LE MEUNIER ET SA FILLE.
Le meunier
Voilà comme vous êtes, vous autres jeunes filles. Vous êtes toutes des sottes. Si vous avez eu la bonne chance de mettre la main sur un homme qui ne soit pas du commun, tâchez de le retenir. Et comment ? avec une conduite sage et honnête. Il faut l’attirer, tantôt par des caresses et tantôt par des sévérités ; quelquefois, d’une façon détournée, lui parler mariage, et surtout garder l’honneur virginal. C’est un trésor sans prix, et semblable a la parole, qui, une fois lâchée, ne se rattrape plus. Et si l’on vient à perdre tout espoir de mariage, il faut au moins s’assurer quelques profits, à soi ou à ses parents. On doit se dire: il ne m’aimera pas toujours ; il ne sera pas toujours à me choyer. Mais bast... vous êtes bien gens à vous mettre en tête une conduite raisonnable : tout de suite vous devenez folles ; vous ne demandez pas mieux que de céder à tous ses caprices ; vous êtes prêtes à vous pendre au cou de votre cher ami tout le long de la journée. Et pst... voilà le bon ami parti et sa trace même a disparu, et vous restez avec rien. Ah ! oui, vous êtes toutes des folles ! Ne t'avais-je pas dit cent fois : « Eh ! fillette, prends garde ; ne bâille pas quand ton bonheur passe ; ne laisse pas échapper le kniaz[2], et ne te perds pas comme une niaise. » Qu'as-tu fait de mes avis ? Maintenant, te voilà plantée là, et il ne te reste qu'à pleurer éternellement ce que tu ne peux plus ravoir.
La fille
À quoi donc vois-tu qu'il m'ait abandonnée ?
Le meunier
À quoi ? Mais, auparavant, combien de fois venait-il à notre moulin ? chaque jour de Dieu, et souvent deux fois par jour ; puis, plus rarement.

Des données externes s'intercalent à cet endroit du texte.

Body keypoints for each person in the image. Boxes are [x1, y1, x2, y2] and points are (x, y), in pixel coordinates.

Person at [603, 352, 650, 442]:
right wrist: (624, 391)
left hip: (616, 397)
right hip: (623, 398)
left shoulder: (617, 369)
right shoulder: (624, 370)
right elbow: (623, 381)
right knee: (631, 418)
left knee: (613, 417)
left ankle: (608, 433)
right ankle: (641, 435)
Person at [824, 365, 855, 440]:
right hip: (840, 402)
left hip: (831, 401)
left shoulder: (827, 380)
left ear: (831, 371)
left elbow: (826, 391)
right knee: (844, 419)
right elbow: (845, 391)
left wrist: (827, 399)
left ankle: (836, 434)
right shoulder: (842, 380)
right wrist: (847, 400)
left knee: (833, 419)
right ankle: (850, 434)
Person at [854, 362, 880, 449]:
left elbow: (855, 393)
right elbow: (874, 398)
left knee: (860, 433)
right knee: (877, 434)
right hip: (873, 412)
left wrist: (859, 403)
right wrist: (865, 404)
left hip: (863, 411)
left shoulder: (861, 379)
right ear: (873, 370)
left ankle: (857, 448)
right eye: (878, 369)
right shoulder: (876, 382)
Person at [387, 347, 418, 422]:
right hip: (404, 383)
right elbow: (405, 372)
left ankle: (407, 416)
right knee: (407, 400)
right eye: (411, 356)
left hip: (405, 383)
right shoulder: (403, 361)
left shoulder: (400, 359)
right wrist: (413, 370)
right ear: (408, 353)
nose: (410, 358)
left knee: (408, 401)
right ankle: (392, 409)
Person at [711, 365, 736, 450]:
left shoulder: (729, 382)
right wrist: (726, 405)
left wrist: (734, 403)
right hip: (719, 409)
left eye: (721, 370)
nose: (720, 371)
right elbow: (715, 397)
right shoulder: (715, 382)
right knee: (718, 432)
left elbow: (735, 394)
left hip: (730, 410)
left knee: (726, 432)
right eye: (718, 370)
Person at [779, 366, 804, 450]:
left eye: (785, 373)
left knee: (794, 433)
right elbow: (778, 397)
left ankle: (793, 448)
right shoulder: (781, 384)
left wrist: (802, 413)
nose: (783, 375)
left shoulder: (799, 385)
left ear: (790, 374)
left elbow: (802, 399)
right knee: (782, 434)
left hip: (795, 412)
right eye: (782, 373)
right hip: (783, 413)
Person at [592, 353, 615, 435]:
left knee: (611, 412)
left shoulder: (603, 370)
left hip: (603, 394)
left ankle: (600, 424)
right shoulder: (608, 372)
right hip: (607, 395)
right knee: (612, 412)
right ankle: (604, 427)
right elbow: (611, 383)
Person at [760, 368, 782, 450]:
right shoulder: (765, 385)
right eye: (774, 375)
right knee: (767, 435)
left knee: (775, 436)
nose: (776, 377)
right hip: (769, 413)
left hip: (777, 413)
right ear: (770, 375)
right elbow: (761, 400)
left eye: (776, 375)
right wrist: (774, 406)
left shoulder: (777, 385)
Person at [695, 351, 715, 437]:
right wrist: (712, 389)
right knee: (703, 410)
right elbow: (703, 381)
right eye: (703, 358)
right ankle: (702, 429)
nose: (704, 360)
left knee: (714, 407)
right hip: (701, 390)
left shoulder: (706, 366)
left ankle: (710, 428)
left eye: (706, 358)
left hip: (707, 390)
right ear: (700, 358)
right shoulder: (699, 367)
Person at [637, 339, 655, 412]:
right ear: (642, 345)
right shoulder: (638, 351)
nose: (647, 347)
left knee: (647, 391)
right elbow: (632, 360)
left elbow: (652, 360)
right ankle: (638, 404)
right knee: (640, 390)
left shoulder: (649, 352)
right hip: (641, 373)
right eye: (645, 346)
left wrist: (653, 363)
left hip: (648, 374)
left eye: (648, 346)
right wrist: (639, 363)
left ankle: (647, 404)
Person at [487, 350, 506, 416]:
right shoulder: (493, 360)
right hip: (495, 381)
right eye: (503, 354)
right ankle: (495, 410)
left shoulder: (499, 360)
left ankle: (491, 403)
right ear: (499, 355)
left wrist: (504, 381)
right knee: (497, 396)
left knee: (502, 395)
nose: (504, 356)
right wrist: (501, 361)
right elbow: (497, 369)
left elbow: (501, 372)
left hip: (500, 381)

Et voici le neuvième jour qu'il n'est venu. Que peux-tu dire à cela ?
La fille
Il est occupé. Que de soins n'a-t-il pas ? Ce n'est pas un meunier, lui ; ce n'est pas
  1. Dans les légendes russes, la roussâlka est à peu près l'ondine des légendes allemandes, une nymphe des eaux, une sirène avec de longs cheveux verts, qui tantôt se suspend et se balance aux branches des saules, tantôt nage et glisse sur la surface des fleuves. La nuit venue, elle joue des tours aux passants, à leurs montures, à leurs troupeaux ; elle essaye surtout de séduire les hommes, et les fait mourir, soit en les attirant sous les eaux, soit en les chatouillant jusqu’à leur ôter la vie.
  2. Cet ancien titre se traduit maintenant par celui de prince. Mais ce dernier nous a paru trop nouveau pour être employé dans une ancienne légende. Nous avons conservé le titre original.